**TRY IT:** Please return every line of the records that contains the word "events".

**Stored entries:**

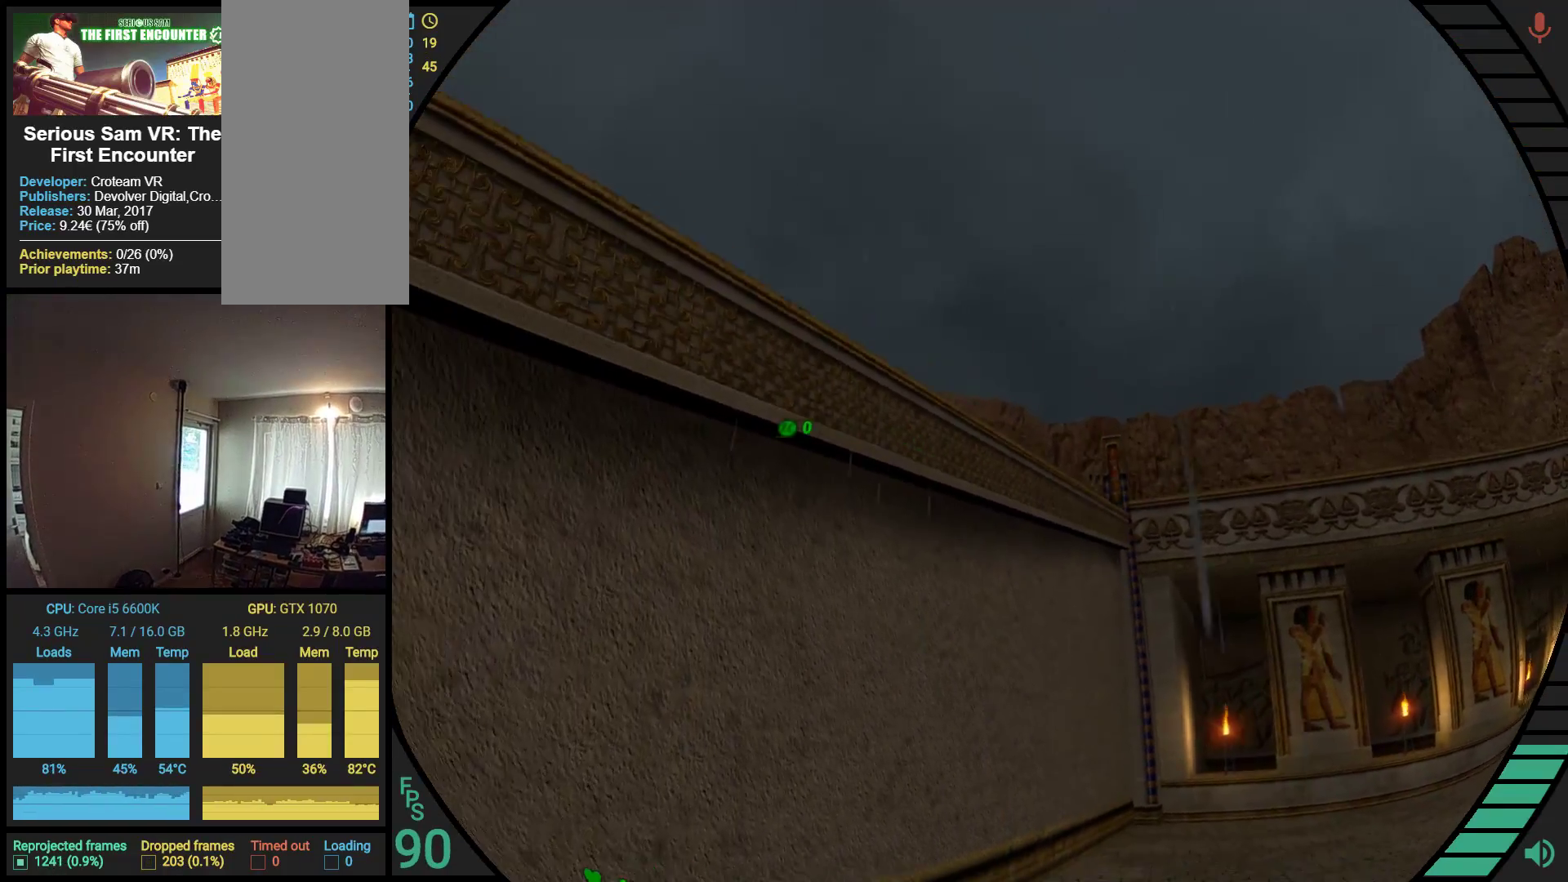
{"dt_ms": 500, "buttons": [], "left_stick": "center", "events": [[121, "left_stick", "center"]]}
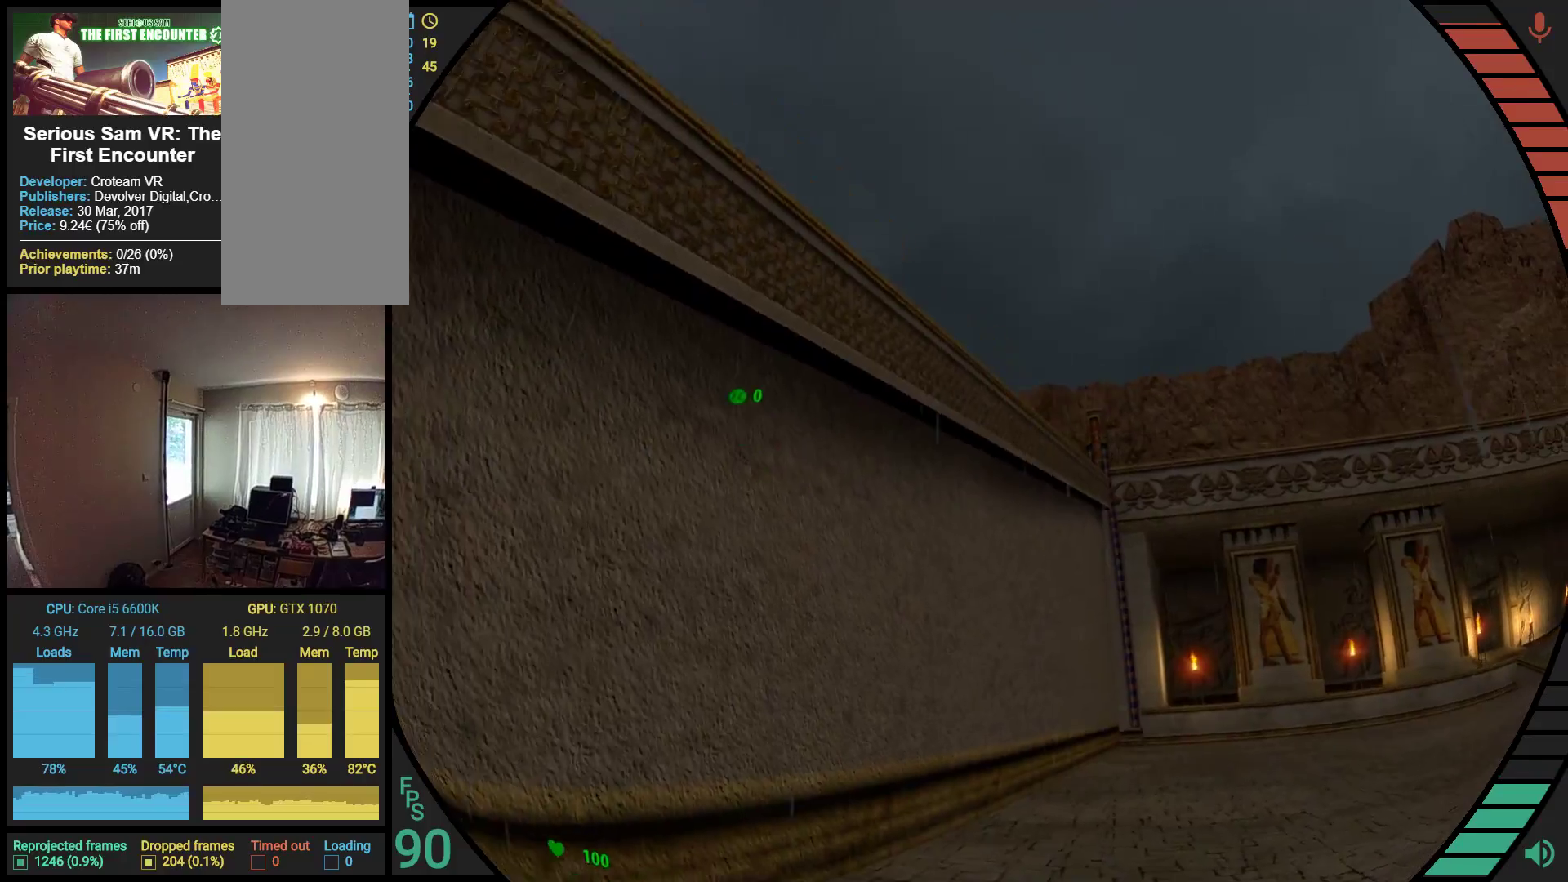
{"dt_ms": 500, "buttons": [], "left_stick": "center", "events": []}
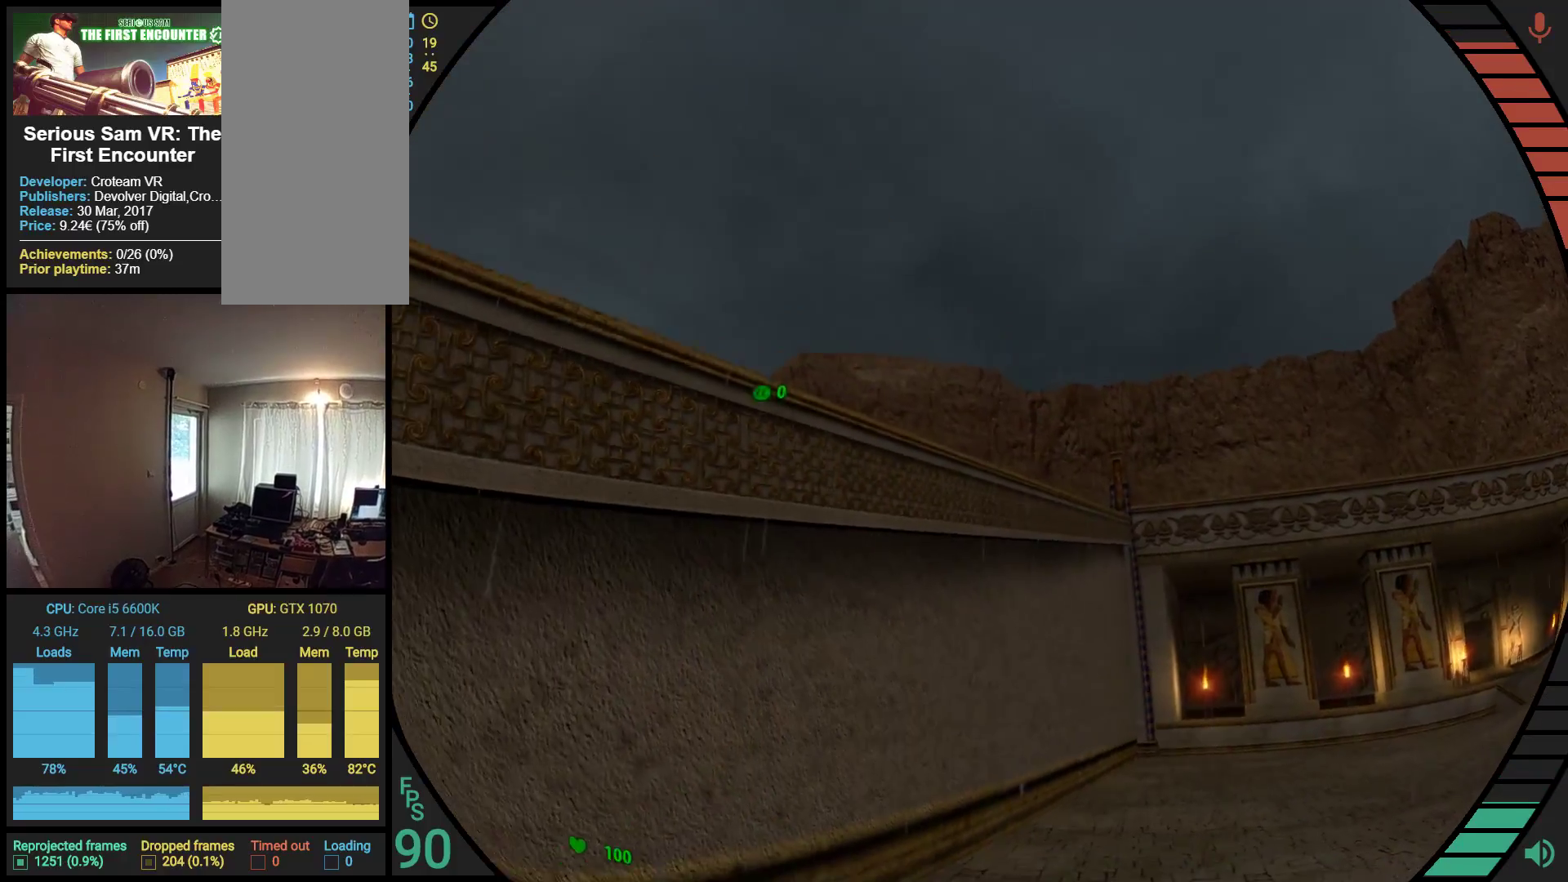
{"dt_ms": 500, "buttons": [], "left_stick": "center", "events": []}
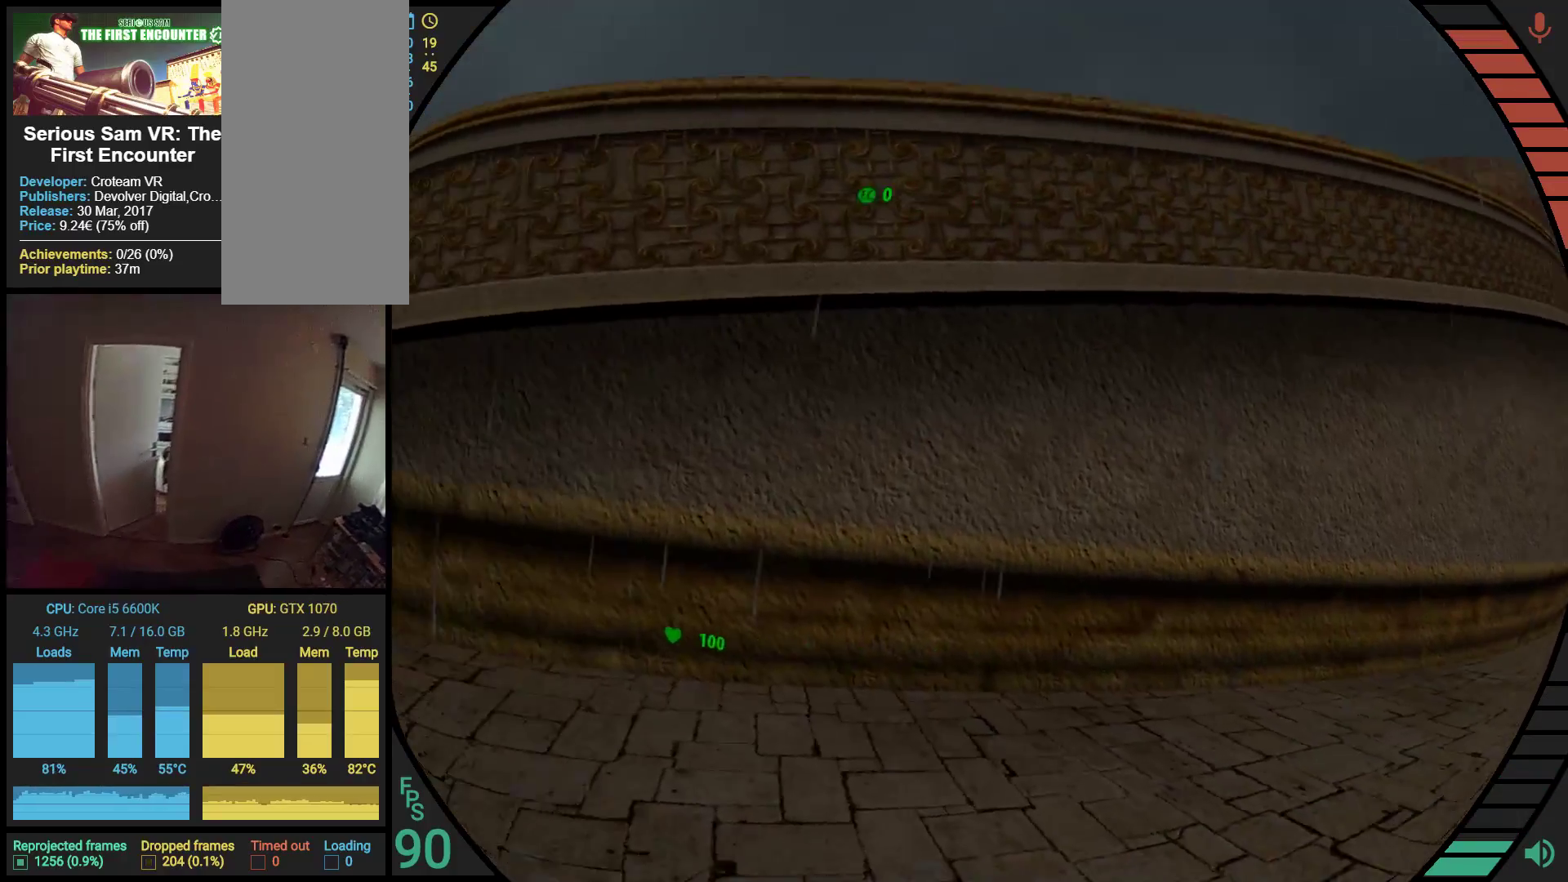
{"dt_ms": 1000, "buttons": [], "left_stick": "center"}
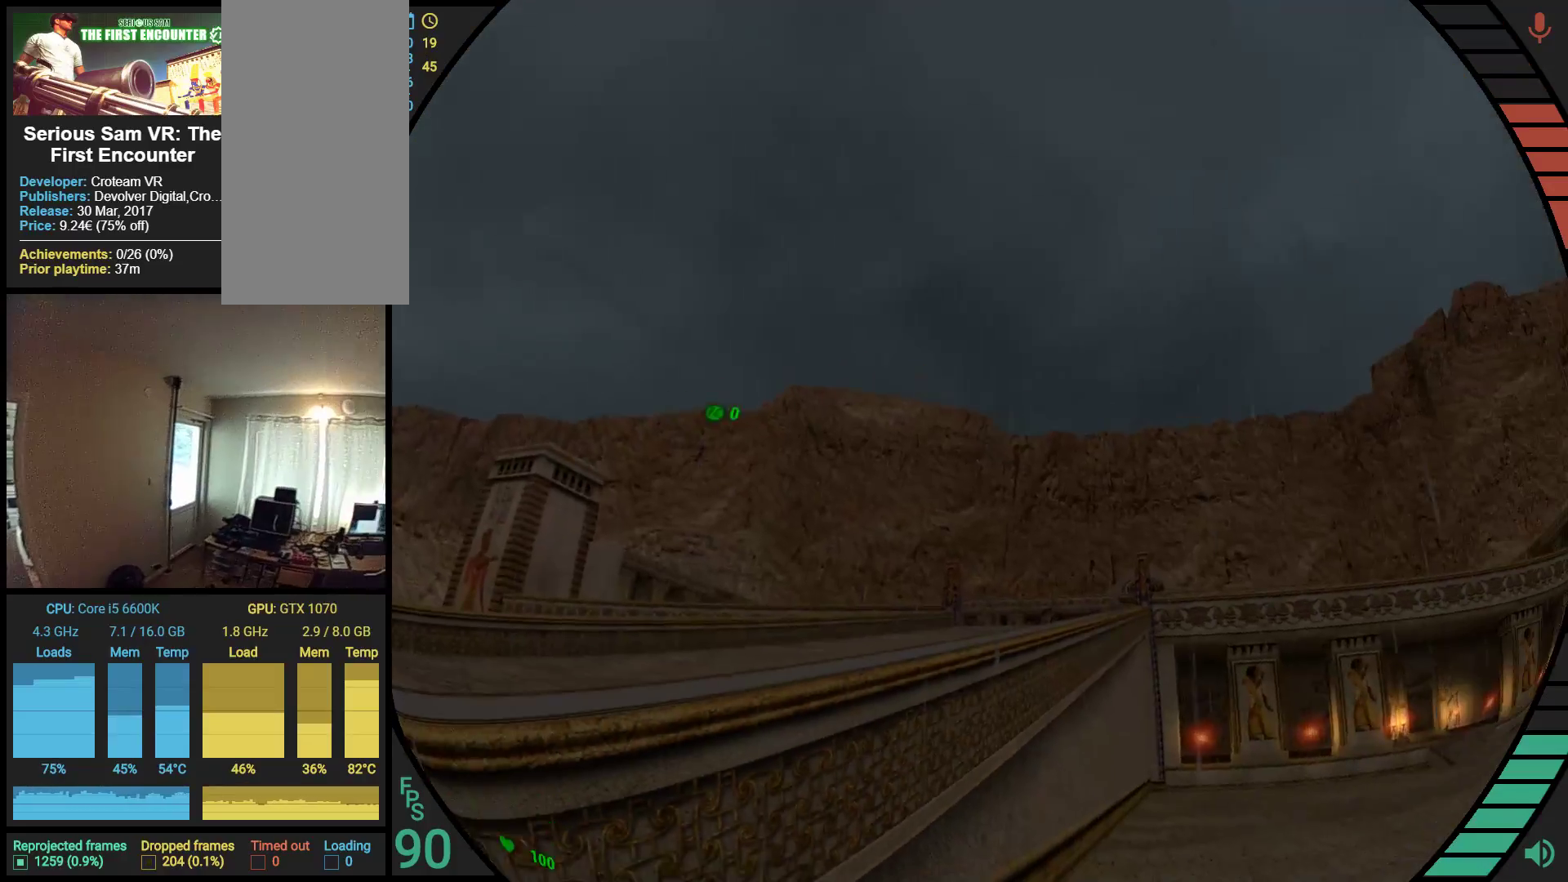
{"dt_ms": 500, "buttons": [], "left_stick": "down", "events": [[448, "left_stick", "down"]]}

**YOUR RESPONSE:**
{"dt_ms": 500, "buttons": [], "left_stick": "center", "events": [[121, "left_stick", "center"]]}
{"dt_ms": 500, "buttons": [], "left_stick": "center", "events": []}
{"dt_ms": 500, "buttons": [], "left_stick": "center", "events": []}
{"dt_ms": 500, "buttons": [], "left_stick": "down", "events": [[448, "left_stick", "down"]]}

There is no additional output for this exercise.